RECORDS TO PROCESS:
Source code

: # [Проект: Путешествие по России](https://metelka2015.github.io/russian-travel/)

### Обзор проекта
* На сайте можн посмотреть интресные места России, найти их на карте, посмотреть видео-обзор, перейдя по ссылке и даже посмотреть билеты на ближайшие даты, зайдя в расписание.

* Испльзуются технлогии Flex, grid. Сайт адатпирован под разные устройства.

WHAT YOU HAVE TO DO:
Output the line containing "зайдя в расписание." and all lines after it to the end of the records, exactly as given.

OUTPUT FOR THIS EXERCISE:
* На сайте можн посмотреть интресные места России, найти их на карте, посмотреть видео-обзор, перейдя по ссылке и даже посмотреть билеты на ближайшие даты, зайдя в расписание.

* Испльзуются технлогии Flex, grid. Сайт адатпирован под разные устройства.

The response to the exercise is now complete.